We initially dropped off the backside of Douglas, onto a south-facing slope and checked things out. Everywhere we checked we found the same thing. There is a crust between 80 -90 cm deep, with nothing but loose, unconsolidated snow on top. We didn't find any evidence of slab formation or activity. On to the next test zone.
We made our way down to the Landing, and from there over to McKenzie Butte itself, our main objective for the day. The thing that's nice about the Butte, is that it's small enough to allow us to check out various orientations without covering nearly as much ground as would be required in some other areas. Once again, we found the same crust at a nearly identical depth, everywhere we looked.
Naturally, we jumped and stomped on every appropriate test slope we could find, expecting to get some of this new snow to move around. It's stubborn. You can see in some of the photos that we were able to get some small "blocks" to break loose. First, they're not as block-like as the photos might appear, and are actually much more loose. We were only able to get those to move on small slopes that are over 40 degrees. Essentially the lips of large treewells, and other extremely steep micro-terrain features. A person would be hard-pressed to get this to actually slide, short of trying their hardest as we were. Way up high, in more wind-affected terrain, this may be a bit of a different story.
As we made our way from the top of McKenzie Butte back towards the Ski Park, the day was definitely heating up. Even in just the few minutes it took us to ski down, the snow quality had changed to noticeably more heavy. In areas exposed to a lot of solar radiation, I would expect the snowpack to settle a fair amount and start to consolidate.

- [RECORD EXCERPTS]
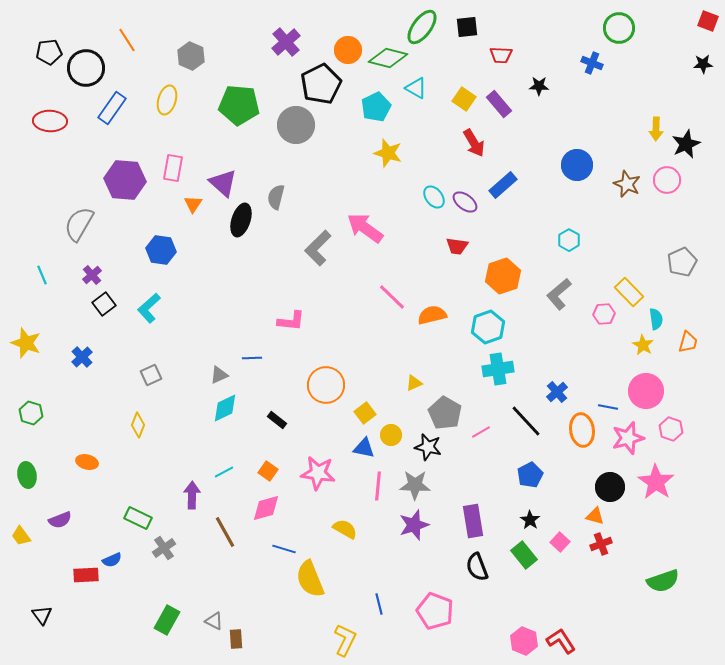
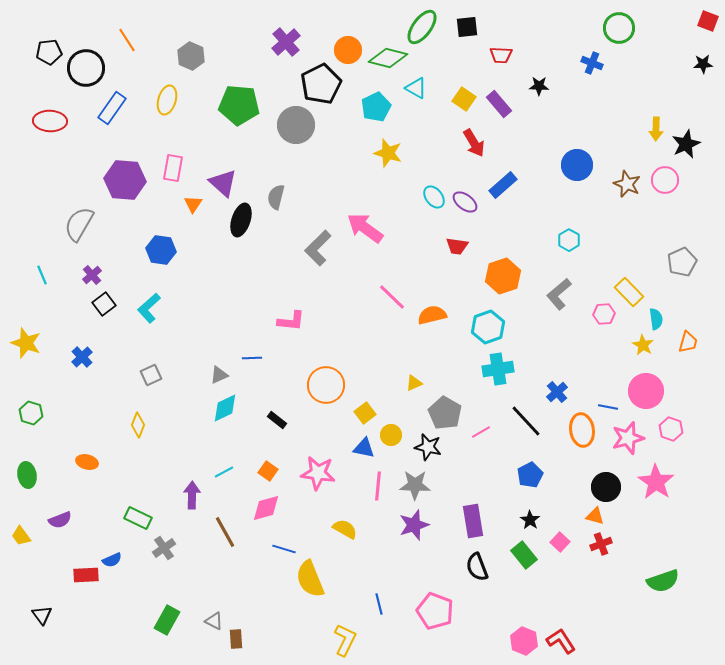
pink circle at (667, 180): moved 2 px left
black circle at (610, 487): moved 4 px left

==

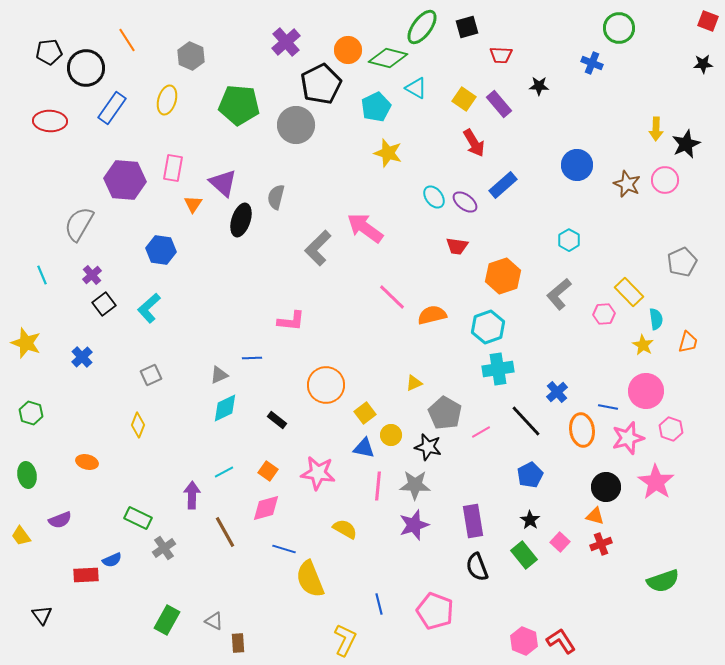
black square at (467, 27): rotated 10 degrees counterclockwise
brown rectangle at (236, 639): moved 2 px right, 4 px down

...

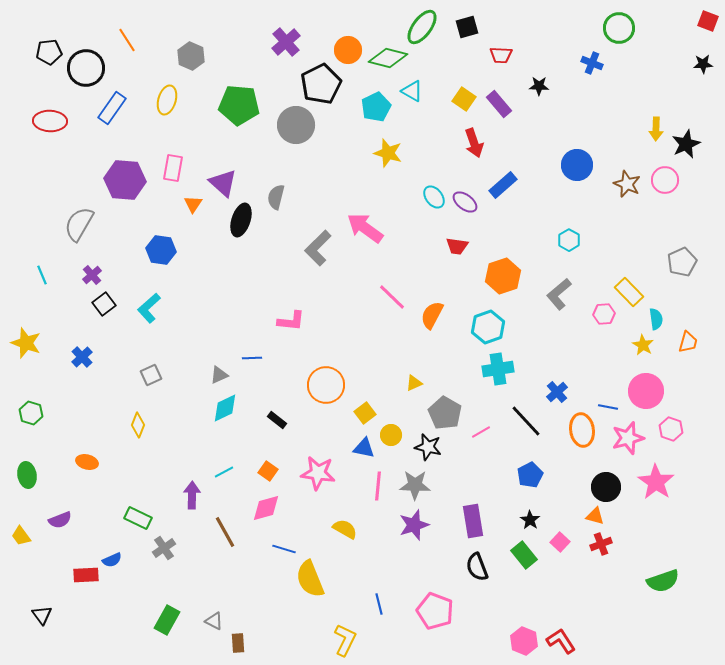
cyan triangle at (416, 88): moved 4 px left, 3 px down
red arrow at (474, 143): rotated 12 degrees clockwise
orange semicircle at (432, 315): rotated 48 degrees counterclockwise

- [WHAT IS REQUIRED] From the snowpack report, return the passage word for word, beginning at the words "As we made our" and stopping after the words "start to consolidate.".

- [WRITTEN SOLUTION]
As we made our way from the top of McKenzie Butte back towards the Ski Park, the day was definitely heating up. Even in just the few minutes it took us to ski down, the snow quality had changed to noticeably more heavy. In areas exposed to a lot of solar radiation, I would expect the snowpack to settle a fair amount and start to consolidate.